Lastly successful businesses regardless of what kind of business it is are at the end of the day some manner of combination of knowing your stuff, having chops in what you do, finding the sweet spot for your value proposition and being adverse to and knowledgable enough to avoid getting any of the 1,000 BS things on ya that small businesses must endure.

And really lastly never lose sight of the fact that with all but professional musicians the income available to you from providing goods and services to this market is VERY "elastic in demand" and often completely subject to the health and well being of the disposable income of others. Or, in other words come recession time and I'm calling us 24 months out now... people won't spend money on guitars when they just got laid off from General Motors. I'll add that going into any business that depends of the disposable... income.... of musicians is just freakin insane.....

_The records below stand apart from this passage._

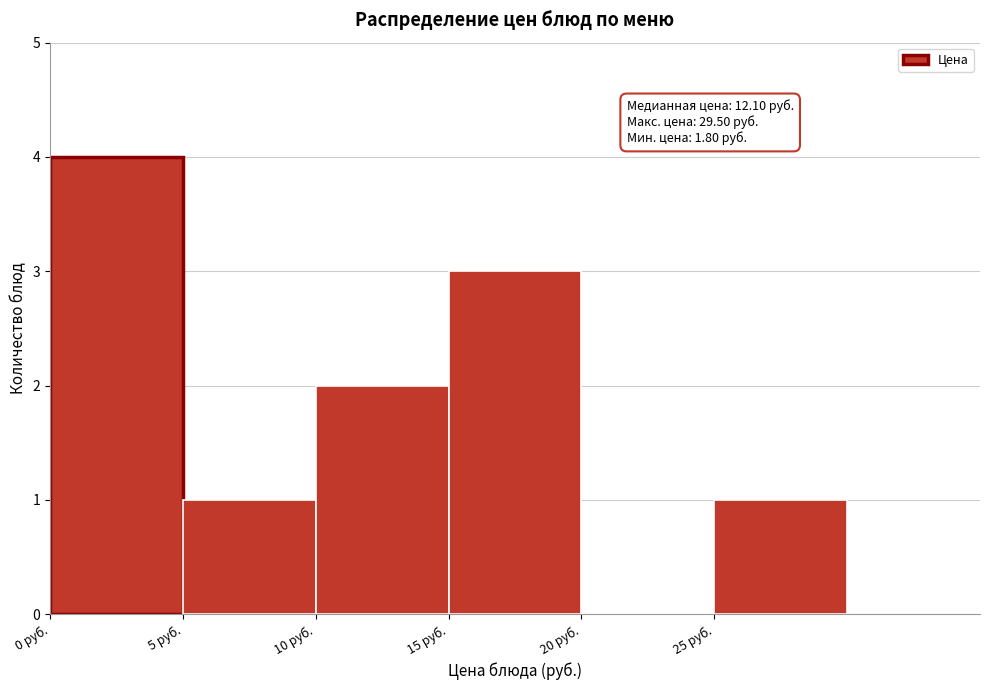

Which range on the x-axis has the tallest bar?

0 to 5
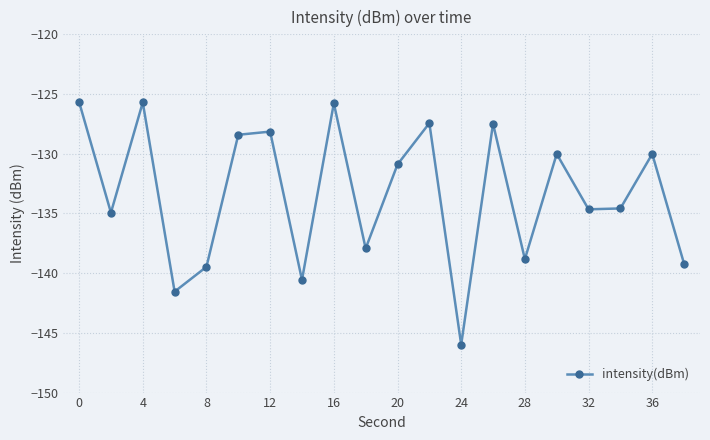

What is the value of the 20th point from the left?

-139.2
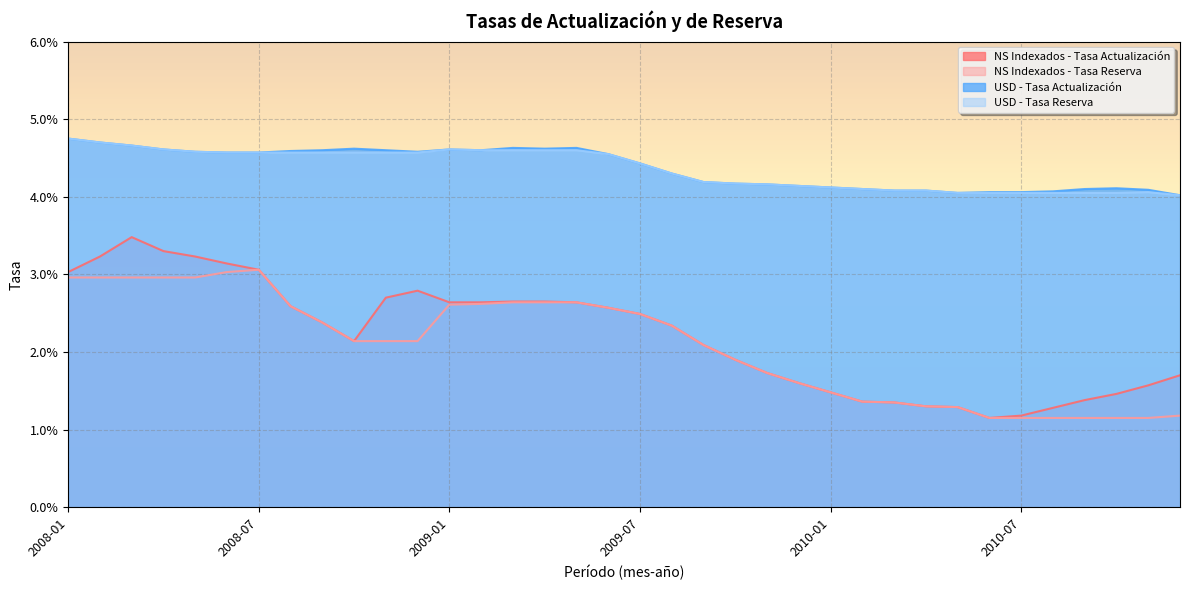

True or false: NS Indexados - Tasa Reserva and USD - Tasa Reserva cross at least once.

False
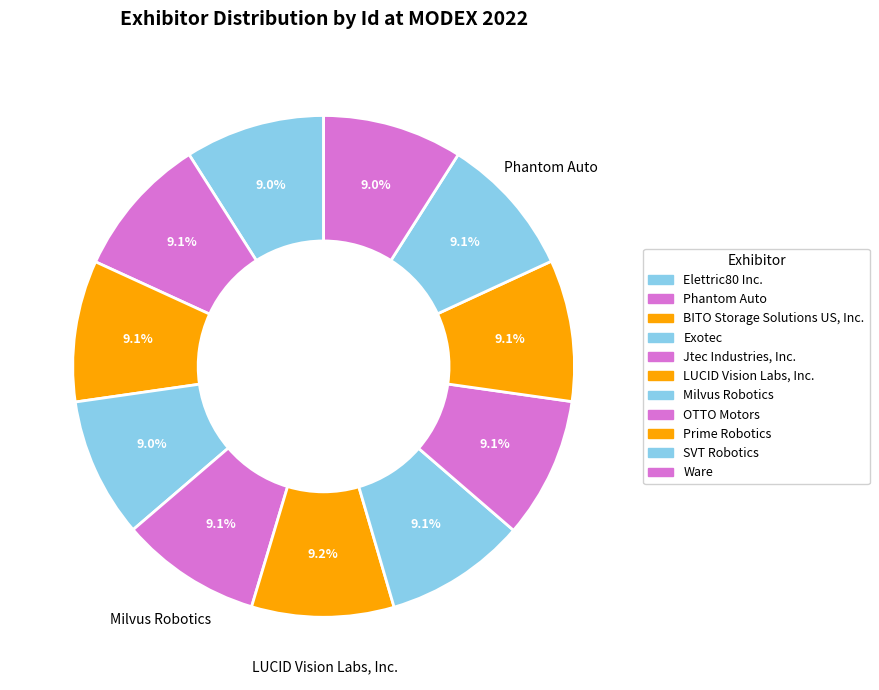

How many slices are in this pie chart?

11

But hey we do have good days too....:). I love what I do and do it very well. A day does not go by that someone is not expressing their gratitude to me for fixing their instrument AND.... sometimes their ability to play it too. I've received large monetary tips, bags of pot (we have three pot dispensaries on our block and it's legal here), lunch, gift cards, special treatment at local world-class medical facilities, free concerts, free front row tickets to see the stars after I worked on their guitars as well as donated instruments to fix up and give to homeless folks (something we do on the side because we can and because we should).

How's that for a motivational comment? You can thank me later :)

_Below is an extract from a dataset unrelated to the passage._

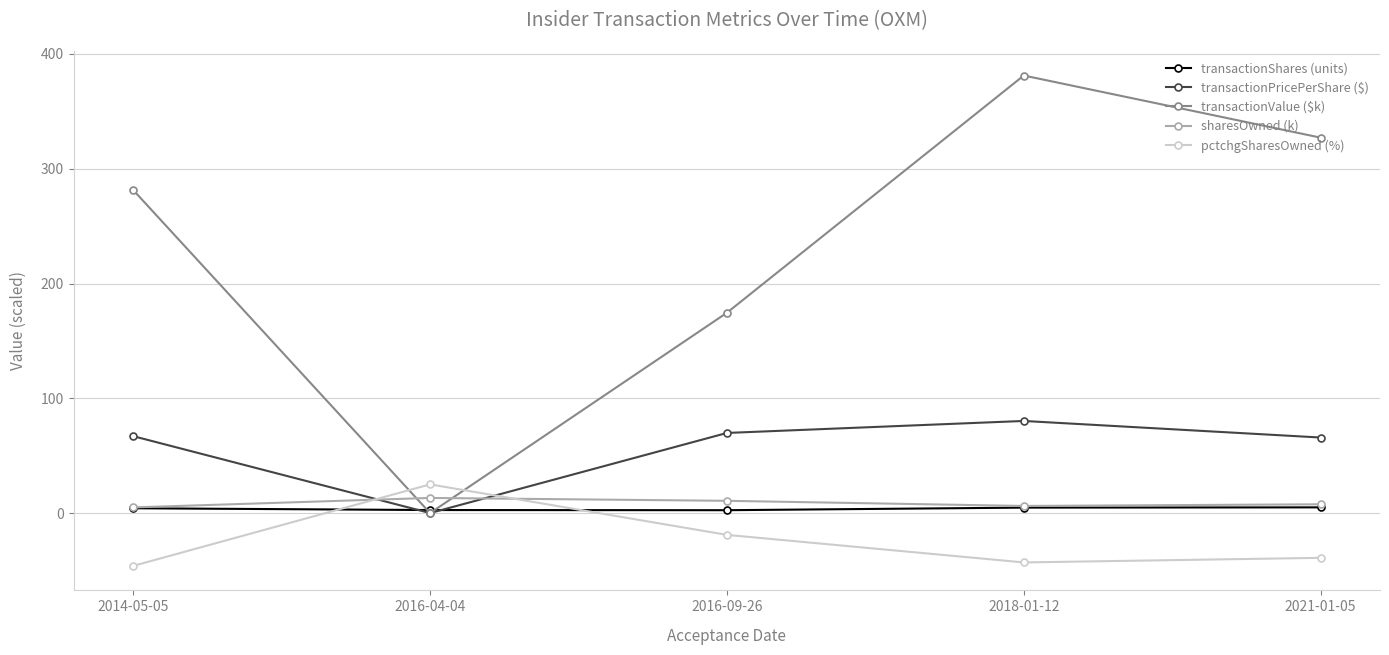

At which label does transactionPricePerShare ($) reach its peak?

2018-01-12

How you do will depend on your resolve, your ability to accept expert advice, your ability to understand in advance that you don't know squat about this and should approach it with a clean slate, your stash of cash to live on until things get going AND your ability to understand what unwanted liability is and avoid getting any on ya.

Good luck.

Author:  Bri [ Tue Apr 30, 2019 8:57 pm ]
Post subject:  Re: New Luthier to the scene, no experience, or training

Hesh, way to sugar coat it. By the way, where is Hartsfield?

Author:  Hesh [ Tue Apr 30, 2019 11:00 pm ]
Post subject:  Re: New Luthier to the scene, no experience, or training

Bri wrote:
Hesh, way to sugar coat it. By the way, where is Hartsfield?

Author:  Peter J [ Wed May 01, 2019 9:02 am ]
Post subject:  Re: New Luthier to the scene, no experience, or training

One of my favorites:

I've often said that there are two things that everybody knows about musicians: they're all crazy, and none of them have any money.

We're trying to make a living building expensive things to sell to crazy people who have no money, so what does that make us?